In Daggett’s article Petro-Masculinity, she writes that

Fossil fuels built the modern world. There remains an appreciation for fossil fuels – or, at least, for the high energy consumption they provided – as a catalyst of mass liberal democracy. This is evident in ecomodernist calls for a good Anthropocene that would decouple the benefits of fossil fuels from the fuels themselves.17 After all, while industrialisation wreaks planetary destruction, its spread was coterminous with humanist victories like the abolition of slavery, increased literacy rates, gender equality and poverty reduction. Dipesh Chakrabarty notes that this cannot be a coincidence, and that ‘the mansion of modern freedoms stands on an ever-expanding base of fossil-fuel use. Most of our freedoms so far have been energy-intensive’.

I highly recommend reading Amitav Ghosh’s The Great Derangement, or listen to the lectures (there are four in total) that are the basis of the book.

However, in addition to the ecological harms caused by oil and coal, fossil fuels have also done serious political harm. Timothy Mitchell argues that fossil fuels have had contradictory effects in terms of assembling democracy. On the one hand, due to coal’s material traits, its extraction and supply were vulnerable to choke points that could be exploited by a growing labour resistance in the 19th century. In contrast, oil systems were less vulnerable to democratic hijacking. The global oil systems of the 20th century required a host of illiberal and violent measures on the part of Western states and oil companies in order to ensure oil scarcity and, in turn, a profit. In the case of oil, the West touted a democratic creed while simultaneously benefiting from and supporting authoritarian regimes and extremist movements in the Middle East and North Africa. Likewise, fossil fuel and mineral extraction were secured, both within the US and abroad, by racist regimes of differential pay and access to benefits that were aggressively anti-democratic on the part of corporations and the states that supported them.

Carbon democracy thus arose in tandem with, and reliant upon, authoritarianism. Put more strongly, authoritarian politics have historically been part and parcel of the project of securing Western (fossil) rule. By fossil rule, I mean a logic of governing that is dependent upon intensive fossil fuel consumption in both material and, as I will explore below, psycho-political ways. Fossil rule is mobilised through ‘fossil capital’, Andreas Malm’s term to describe how modern capitalism was erected around a belief in ‘self-sustaining growth … welded to the combustion of fossil fuels’. Fossil capital requires an unending, cheap flow of fossil fuels for the concentration of wealth at the expense of other people and things, and this necessitates authoritarian tactics in certain sites and moments, a phenomenon that has been exhaustively catalogued by postcolonial theorists and thinkers in the global South.
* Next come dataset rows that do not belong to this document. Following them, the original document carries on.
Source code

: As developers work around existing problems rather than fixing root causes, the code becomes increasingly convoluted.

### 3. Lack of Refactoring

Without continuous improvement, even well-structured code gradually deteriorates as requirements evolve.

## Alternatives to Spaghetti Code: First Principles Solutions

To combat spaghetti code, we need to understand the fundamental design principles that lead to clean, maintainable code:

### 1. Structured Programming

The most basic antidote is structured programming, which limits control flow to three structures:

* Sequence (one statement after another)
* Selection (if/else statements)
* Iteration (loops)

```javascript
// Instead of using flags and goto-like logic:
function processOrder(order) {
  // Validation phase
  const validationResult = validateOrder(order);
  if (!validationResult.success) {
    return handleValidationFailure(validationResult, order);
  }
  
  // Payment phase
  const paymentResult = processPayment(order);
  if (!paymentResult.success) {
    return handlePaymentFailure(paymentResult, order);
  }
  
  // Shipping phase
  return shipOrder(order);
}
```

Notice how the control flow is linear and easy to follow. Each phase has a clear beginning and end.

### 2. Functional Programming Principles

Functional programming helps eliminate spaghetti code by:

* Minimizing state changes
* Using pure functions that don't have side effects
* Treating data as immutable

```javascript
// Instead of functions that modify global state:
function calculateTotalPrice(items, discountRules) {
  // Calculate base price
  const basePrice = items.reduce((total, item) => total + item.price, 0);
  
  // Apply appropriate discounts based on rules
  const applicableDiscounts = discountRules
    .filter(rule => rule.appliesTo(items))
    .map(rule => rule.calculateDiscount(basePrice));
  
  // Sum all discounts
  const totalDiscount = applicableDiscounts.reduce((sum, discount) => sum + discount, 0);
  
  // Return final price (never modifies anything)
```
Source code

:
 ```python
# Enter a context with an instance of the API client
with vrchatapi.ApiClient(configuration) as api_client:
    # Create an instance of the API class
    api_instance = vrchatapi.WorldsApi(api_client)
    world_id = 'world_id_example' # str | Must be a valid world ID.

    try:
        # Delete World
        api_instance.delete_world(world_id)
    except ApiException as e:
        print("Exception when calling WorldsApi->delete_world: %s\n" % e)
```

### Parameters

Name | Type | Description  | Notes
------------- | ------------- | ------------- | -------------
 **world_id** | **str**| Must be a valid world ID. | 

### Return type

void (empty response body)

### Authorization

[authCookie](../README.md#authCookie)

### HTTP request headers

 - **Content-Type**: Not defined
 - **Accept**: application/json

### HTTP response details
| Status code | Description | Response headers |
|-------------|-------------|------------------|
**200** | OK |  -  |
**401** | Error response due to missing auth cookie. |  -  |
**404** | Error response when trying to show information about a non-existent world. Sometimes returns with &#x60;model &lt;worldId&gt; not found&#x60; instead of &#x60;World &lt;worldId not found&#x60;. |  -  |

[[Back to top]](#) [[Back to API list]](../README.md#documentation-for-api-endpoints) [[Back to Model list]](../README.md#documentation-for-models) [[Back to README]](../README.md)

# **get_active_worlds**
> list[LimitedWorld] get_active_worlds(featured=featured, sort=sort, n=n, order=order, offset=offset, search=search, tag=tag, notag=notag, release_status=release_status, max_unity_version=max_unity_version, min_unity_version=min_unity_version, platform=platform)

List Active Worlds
As a result, authoritarianism, rather than a perversion of modernity, or a lurking risk of mass industrial society to be avoided, appears instead as the very marrow of a contemporary life predicated upon burning fossil fuels. We cannot take comfort that, over time, creativity will shed its destructive possibilities. The novelty and freedoms enabled by fossil-fueled civilisation are entangled with horrific violence, such that to embark upon fossil-fueled life is to spark off mass species extinction just as much as it is to make possible the internet or global social movements.